Tables for
Volume G
Definition and exchange of crystallographic data
Edited by S. R. Hall and B. McMahon

International Tables for Crystallography (2006). Vol. G, ch. 2.2, p. 22

Section Character set

S. R. Halla* and J. D. Westbrookb Character set

The characters permitted in a CIF are in effect the printable characters in the ASCII character set. However, a CIF may also be constructed and manipulated using alternative single-character byte mappings such as EBCDIC, and multi-byte or wide character encodings such as Unicode, provided there is a direct mapping to the permitted ASCII characters. Accented characters, characters in non-Latin alphabets and mathematical or special typographic symbols may not appear as single characters in a CIF, even if a host OS permits such representations.

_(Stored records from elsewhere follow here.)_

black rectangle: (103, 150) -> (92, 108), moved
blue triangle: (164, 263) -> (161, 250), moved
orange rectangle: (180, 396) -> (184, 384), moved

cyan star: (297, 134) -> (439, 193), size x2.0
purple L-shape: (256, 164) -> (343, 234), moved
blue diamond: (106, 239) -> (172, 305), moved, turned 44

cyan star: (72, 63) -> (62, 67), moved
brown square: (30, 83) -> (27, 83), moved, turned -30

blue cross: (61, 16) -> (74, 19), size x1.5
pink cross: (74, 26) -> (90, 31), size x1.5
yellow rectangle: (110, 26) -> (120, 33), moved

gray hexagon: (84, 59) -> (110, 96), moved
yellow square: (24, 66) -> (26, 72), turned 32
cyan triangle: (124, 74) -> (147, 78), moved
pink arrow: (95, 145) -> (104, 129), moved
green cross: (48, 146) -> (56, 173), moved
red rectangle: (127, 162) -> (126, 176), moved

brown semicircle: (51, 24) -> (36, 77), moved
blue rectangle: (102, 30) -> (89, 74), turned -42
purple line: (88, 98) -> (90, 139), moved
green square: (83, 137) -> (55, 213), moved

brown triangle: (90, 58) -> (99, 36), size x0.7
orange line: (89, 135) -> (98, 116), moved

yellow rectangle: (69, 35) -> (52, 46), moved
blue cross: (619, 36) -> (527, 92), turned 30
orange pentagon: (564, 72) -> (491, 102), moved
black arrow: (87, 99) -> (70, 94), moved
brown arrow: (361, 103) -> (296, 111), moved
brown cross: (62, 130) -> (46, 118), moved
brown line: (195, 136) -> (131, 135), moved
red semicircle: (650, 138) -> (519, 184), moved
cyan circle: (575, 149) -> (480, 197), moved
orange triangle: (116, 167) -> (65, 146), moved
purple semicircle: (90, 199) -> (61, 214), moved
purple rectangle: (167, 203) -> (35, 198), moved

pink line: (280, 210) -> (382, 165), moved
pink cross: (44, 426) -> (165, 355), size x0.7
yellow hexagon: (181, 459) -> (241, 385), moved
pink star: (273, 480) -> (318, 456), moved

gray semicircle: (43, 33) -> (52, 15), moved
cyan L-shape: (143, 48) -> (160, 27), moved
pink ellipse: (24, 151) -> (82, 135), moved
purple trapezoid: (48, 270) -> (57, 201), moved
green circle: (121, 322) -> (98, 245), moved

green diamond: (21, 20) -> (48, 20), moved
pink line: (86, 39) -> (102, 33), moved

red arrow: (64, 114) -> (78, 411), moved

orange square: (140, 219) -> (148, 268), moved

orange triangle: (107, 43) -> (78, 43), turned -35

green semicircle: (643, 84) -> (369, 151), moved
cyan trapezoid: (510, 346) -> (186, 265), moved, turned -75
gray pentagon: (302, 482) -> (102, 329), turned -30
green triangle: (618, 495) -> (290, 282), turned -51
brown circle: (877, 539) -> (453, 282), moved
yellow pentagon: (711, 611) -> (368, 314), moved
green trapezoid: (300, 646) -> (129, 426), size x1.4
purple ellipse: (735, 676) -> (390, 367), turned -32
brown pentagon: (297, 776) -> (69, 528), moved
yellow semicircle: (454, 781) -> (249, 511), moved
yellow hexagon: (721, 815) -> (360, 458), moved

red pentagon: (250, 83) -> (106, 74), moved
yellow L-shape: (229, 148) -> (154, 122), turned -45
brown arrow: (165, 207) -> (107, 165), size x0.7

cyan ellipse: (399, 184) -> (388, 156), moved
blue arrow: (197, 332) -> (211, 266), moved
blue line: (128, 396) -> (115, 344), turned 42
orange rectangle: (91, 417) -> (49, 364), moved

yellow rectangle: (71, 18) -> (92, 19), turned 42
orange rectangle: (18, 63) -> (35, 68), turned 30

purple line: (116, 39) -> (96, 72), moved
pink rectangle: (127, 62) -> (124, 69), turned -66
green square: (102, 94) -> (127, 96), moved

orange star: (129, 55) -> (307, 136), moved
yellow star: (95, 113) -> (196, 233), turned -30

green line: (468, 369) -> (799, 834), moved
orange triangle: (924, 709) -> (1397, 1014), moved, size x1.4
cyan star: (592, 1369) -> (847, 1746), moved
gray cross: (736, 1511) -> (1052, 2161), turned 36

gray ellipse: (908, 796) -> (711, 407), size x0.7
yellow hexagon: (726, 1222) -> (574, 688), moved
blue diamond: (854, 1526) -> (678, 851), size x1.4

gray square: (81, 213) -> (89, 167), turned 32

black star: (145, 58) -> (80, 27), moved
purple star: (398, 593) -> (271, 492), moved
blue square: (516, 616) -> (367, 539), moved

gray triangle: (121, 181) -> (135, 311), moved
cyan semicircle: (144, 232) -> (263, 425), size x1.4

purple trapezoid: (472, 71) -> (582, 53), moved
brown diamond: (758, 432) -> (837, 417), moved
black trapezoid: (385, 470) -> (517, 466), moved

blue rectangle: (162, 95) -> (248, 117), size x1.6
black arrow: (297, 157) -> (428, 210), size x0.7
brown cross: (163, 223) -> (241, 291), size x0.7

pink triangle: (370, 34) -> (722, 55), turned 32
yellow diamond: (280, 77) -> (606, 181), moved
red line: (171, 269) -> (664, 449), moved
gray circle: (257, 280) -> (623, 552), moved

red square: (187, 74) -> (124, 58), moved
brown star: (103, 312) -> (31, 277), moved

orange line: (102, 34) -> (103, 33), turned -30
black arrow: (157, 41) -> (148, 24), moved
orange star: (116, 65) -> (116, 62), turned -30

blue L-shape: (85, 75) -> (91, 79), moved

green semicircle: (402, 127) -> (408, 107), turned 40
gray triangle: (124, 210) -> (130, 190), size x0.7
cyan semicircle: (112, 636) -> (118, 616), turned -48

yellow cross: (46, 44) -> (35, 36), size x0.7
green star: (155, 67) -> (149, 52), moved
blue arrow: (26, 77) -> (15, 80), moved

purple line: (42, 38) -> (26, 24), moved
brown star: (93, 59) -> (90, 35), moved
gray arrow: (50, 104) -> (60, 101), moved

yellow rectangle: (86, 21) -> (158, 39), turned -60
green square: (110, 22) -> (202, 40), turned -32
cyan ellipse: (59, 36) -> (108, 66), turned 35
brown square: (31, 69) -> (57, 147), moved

White space (used to separate CIF tokens and within comments or quoted character-string values) is most portably represented by the printable space character (decimal value 32 in the ASCII character set). In an ASCII environment, white space may also be indicated by the control characters denoted HT (horizontal tab, ASCII decimal 9), LF (line feed, ASCII decimal 10) and CR (carriage return, ASCII decimal 13). To ease problems of translation between character encodings, the characters VT (vertical tab, ASCII decimal 11) and FF (form feed, ASCII decimal 12) are explicitly excluded from the CIF character set; this is a restriction that is not in the general STAR File specification (Chapter 2.1[link] ).